Promesse, promesse, quand tu nous tiens…
CHRONIQUE – Dans la course aux voix, chaque candidat parisien essaye de séduire le plus possible. Cadeaux fiscaux, avantages pour certains ou promesses en l’air, certains osent tout, quitte à être qualifiés de “populiste” ou de “clientéliste”. Des jolies promesses, parfois trop ambitieuses, parfois grotesques. Quelques-unes ont retenues notre attention.
Les thèmes principaux de cette campagne municipale sont sans conteste la sécurité, la propreté et les transports.
Evidemment, tous les candidats promettent un Paris propre, sain et sans déchets. Les mesures pour y parvenir s’inscrivent souvent dans un clivage : soit privatiser toute la collecte de déchets soit rendre celle-ci plus populaire. Mais la candidate La France Insoumise à la mairie de Paris se démarque. Sophia Chikirou veut réduire la présence des rats et autres rongeurs inopportuns dans l’espace public – jusqu’ici rien de nouveau – à travers une “régulation éthique des rongeurs” avec des méthodes non létales. Les charmants compagnons urbains des Parisiens que sont les rats (ou les surmulots) doivent être traités avec respect eu égard à leur dignité. Dommage que ces bestioles attachantes ne puissent pas voter.
La candidate d’extrême-gauche se fait aussi remarquer pour son projet pour le périphérique parisien. Il doit devenir un “espace de vie”, et non une “autoroute urbaine”. Les plus d’un million d’automobilistes qui l’empruntent quotidiennement seront ravis (en plus de déjà rouler à 50km/h) de savoir qu’il faut que le périphérique devienne un espace de vie. Peut-être pourrons nous bientôt voir apparaître des passages piétons ou des îlots de fraicheurs sur le périphérique, en plus des rongeurs qui grimperont sur les ponts et les barrières, après avoir été transportés depuis les parcs parisiens, qui sait ?
Le métro a bon dos
Mais sur les transports, les autres candidats ne sont pas en reste. La ligne 6 du métro est au cœur de tous les programmes. Le souci ? L’accessibilité de cette ligne aérienne plus que centenaire, pour les personnes en situation de handicap. Pierre Yves Bournazel et Rachida Dati ont pris le sujet à bras le corps. Promesse est difficilement réalisable : les quais ne sont pas adaptés et il faudrait installer des ascenseurs sur toutes les stations. Cout total de l’opération pour la seule ligne 6 : 800 millions d’euros, sans compter les imprévus.
Pierre-Yves Bournazel va plus loin.
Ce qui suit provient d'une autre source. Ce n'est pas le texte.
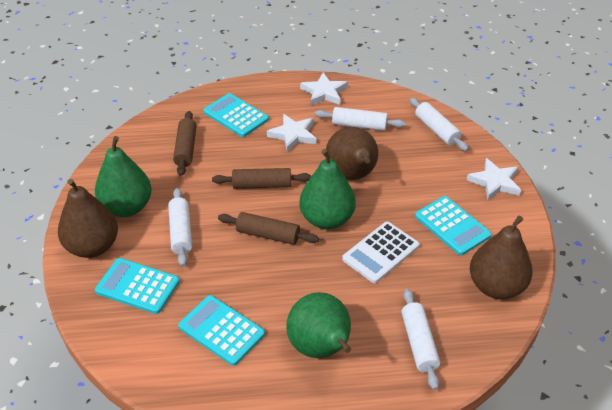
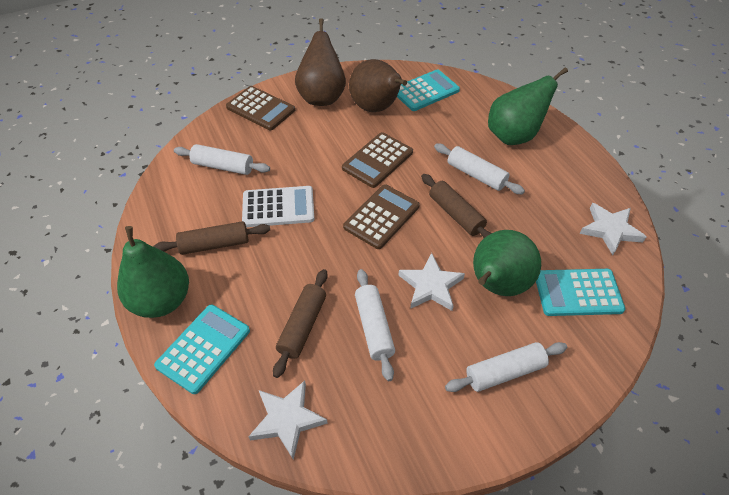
brown calculator: none = 0 -> [226,86,295,130] [342,132,413,188] [343,184,420,249] = 3
brown pear: [58,179,118,258] [326,127,378,180] [470,216,533,299] = 3 -> [295,18,346,106] [349,59,407,112] = 2
turquoise calculator: [95,258,180,314] [178,295,265,366] [203,93,269,137] [415,196,492,255] = 4 -> [154,304,250,394] [397,69,460,111] [536,269,625,316] = 3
Avec lui, le réseau sera totalement transformé. Les lignes automatiques fonctionneront toute la nuit les vendredis et samedis soir, plusieurs lignes seront automatisées, les bus seront plus rapides et enfin à l’heure. Et cerise sur le gâteau, il y aura dans tous les premiers wagons des métros à partir de 20 heures, un policier et un agent de sécurité pour garantir la sécurité de tous. Jolies propositions sur le papier. Mais le réel revient au galop. La police municipale est exsangue, la circulation est de plus en plus difficile et on connait tous l’état des finances de la ville de Paris. L’heure est plus à la sobriété qu’aux idées révolutionnaires non-budgétées. “Les promesses n’engagent que ceux qui les croient” dit le dicton…
Haro sur l’insécurité
Et à droite, c’est aussi le festival d’un point de vue de la sécurité. Sarah Knafo a fait parler d’elle avec ses lampadaires boostés à l’IA, en cas d’agression détectée, ils projetteraient un faisceau lumineux sur l’agresseur, pour le dissuader d’agresser sa victime. Cela se passe de commentaires. Thierry Mariani, le candidat RN à la mairie de Paris propose lui purement et simplement de tripler le nombre de caméras de surveillance à Paris, le faisant passer au modeste nombre de 15 000. Le cout d’une telle opération, que ce soit l’installation, l’entretien ou la surveillance humaine, n’est pas précisé par le candidat. Mais Thierry Mariani se rattrape avec un point de son programme qui lui, est totalement réalisable (du moins nous l’espérons). Il s’agit de “faire strictement respecter le code de la route”. Sans Mariani, on n’y aurait pas pensé.